There are no governing bodies in skateboarding the way there are in other sports, but corporations like Nike and Adidas — now pillars of the skate world — could smooth over some of the sport’s rough edges.

“Working at Nike, it actually sort of desensitized me to randomness, if you will,” Hernandez said. “It was almost pointless to explain to someone in legal who knows literally nothing about skateboarding about why artistically I chose to show this guy filming pigeons in the park. Half of the time, I’d have to change the shot. I stopped shooting certain things.”

But for every brand like Nike in skateboarding, there are companies that want to do things their way. Brands and filmers are still going to include “hijinx” in videos, and that might be a mentally ill person living in the streets dude, heavy drinking, or casual racism.

Sometimes it’s not so casual. To revisit Baker 3, the very intro of the video shows some of the skaters following and mocking an Asian woman.

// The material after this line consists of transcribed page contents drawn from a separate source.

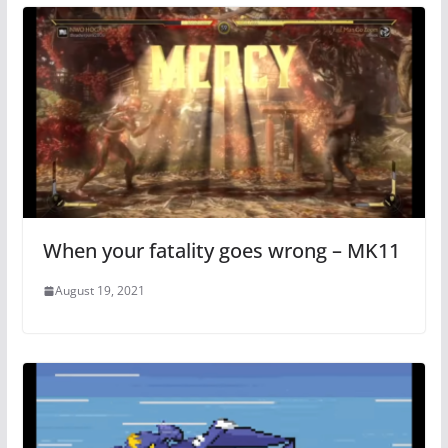
When your fatality goes wrong – MK11
August 19, 2021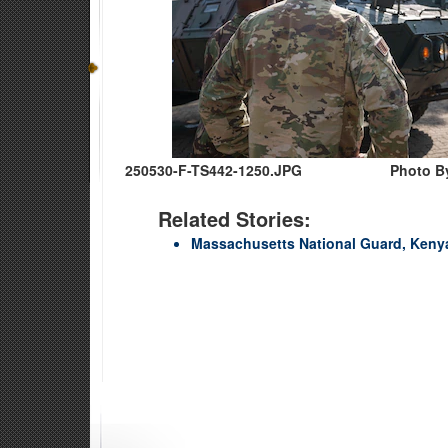
250530-F-TS442-1250.JPG
Photo By
Related Stories:
Massachusetts National Guard, Kenya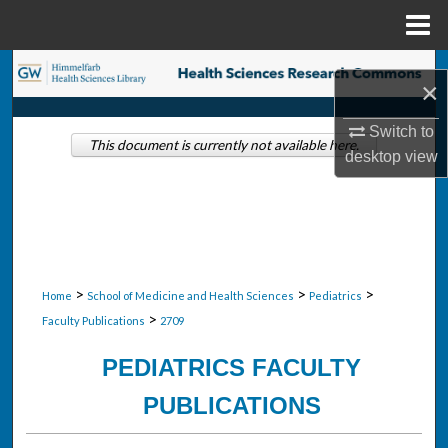
Menu
Home
Search
×
Browse Collections
Switch to
This document is currently not available here.
desktop
view
My Account
About
Digital Commons Network™
>
>
>
Home
School of Medicine and Health Sciences
Pediatrics
>
Faculty Publications
2709
PEDIATRICS FACULTY
PUBLICATIONS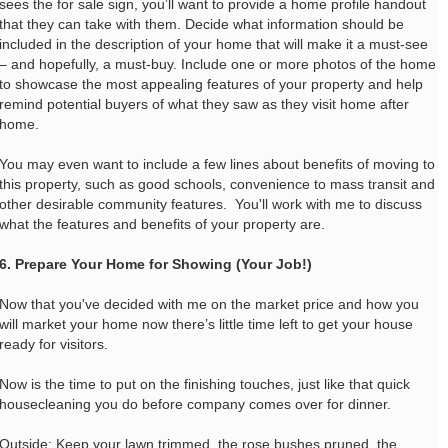
sees the for sale sign, you’ll want to provide a home profile handout
that they can take with them. Decide what information should be
included in the description of your home that will make it a must-see
– and hopefully, a must-buy. Include one or more photos of the home
to showcase the most appealing features of your property and help
remind potential buyers of what they saw as they visit home after
home.
You may even want to include a few lines about benefits of moving to
this property, such as good schools, convenience to mass transit and
other desirable community features. You'll work with me to discuss
what the features and benefits of your property are.
6. Prepare Your Home for Showing (Your Job!)
Now that you've decided with me on the market price and how you
will market your home now there’s little time left to get your house
ready for visitors.
Now is the time to put on the finishing touches, just like that quick
housecleaning you do before company comes over for dinner.
Outside: Keep your lawn trimmed, the rose bushes pruned, the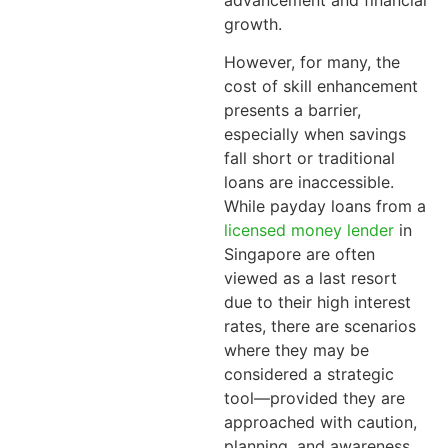
advancement and financial
growth.
However, for many, the
cost of skill enhancement
presents a barrier,
especially when savings
fall short or traditional
loans are inaccessible.
While payday loans from a
licensed money lender
in
Singapore are often
viewed as a last resort
due to their high interest
rates, there are scenarios
where they may be
considered a strategic
tool—provided they are
approached with caution,
planning, and awareness.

The video title appears while she looks at them, upset, and their verbal assault fades out with the audio.

“When I grew up, skateboarding was this raw thing you did, and it was a fuck-you to everybody except skaters. Honestly, it’s kind of annoying,” Hernandez says.  “I wish the younger me would’ve been smarter. … You don’t need it, you know? You don’t need that stuff in your videos to make your video better.”

“And there are a lot of things I see in videos that I think, ‘Oh, this sends a bad message,’ but I’m 40-something-years-old, so my opinion on what’s a bad message has also changed over time, too,” O’Dell added.

He points out how stuff like upskirt shots probably weren’t uncommon in the ‘90s, but that filmers today would never dream of including such footage in a skate video, and rightfully so. 

But such belated progress is hardly a reason for celebration. 

“Skaters really want to self-congratulate over any sort of progress that’s been made, but not really take any deep dives,” O’Dell said. “Like any activity, there’s a ton of shithead skaters and there’s a ton of cool skaters.”

One obvious step toward change is to treat people like people. Including people on their terms is a lot more reasonable than throwing something at someone minding their own business or, worse, kickflipping over someone staying warm on a grate. It’s something O’Dell thinks of as kind of a no-brainer now.

“I remember I took a picture of a homeless guy and he got mad at me,” he says. “It seemed to be this wake-up call to me, like, I can’t just go up, even though I like shooting street photos and sometimes there’s a point you’re not always getting permission, it’s not my right to shoot photos of whoever I want, you know?”

“If there’s anybody out there who’s making a skate video, it’s your vision. You can do whatever you want,” Hernandez says. “You can make whatever you want. That’s the beauty of editing and shooting and making something. But sometimes you definitely don’t need to have something in there that’s going to potentially harm someone even more than they’re already feeling or already are. Not that any of these homeless people are going to watch themselves in a skateboard film. But do you need it? Probably not.”

If you frequent skate spots in cities, you’ll get acquainted with the local homeless population. And real friendships can form. It’s naive to think that every time these people are on footage they’re the butt of a joke, but they often are. What’s important is the portrayal.

“So, if instead of showing the homeless people as being silly or someone to laugh at – drunk, aggressive – instead of you show them as regular people who have personalities who laugh, who are kind, who have fun, then that’s the image you are putting forth as homeless people,” Kogen says. “And that’s the image people get, and that’s a completely different story.”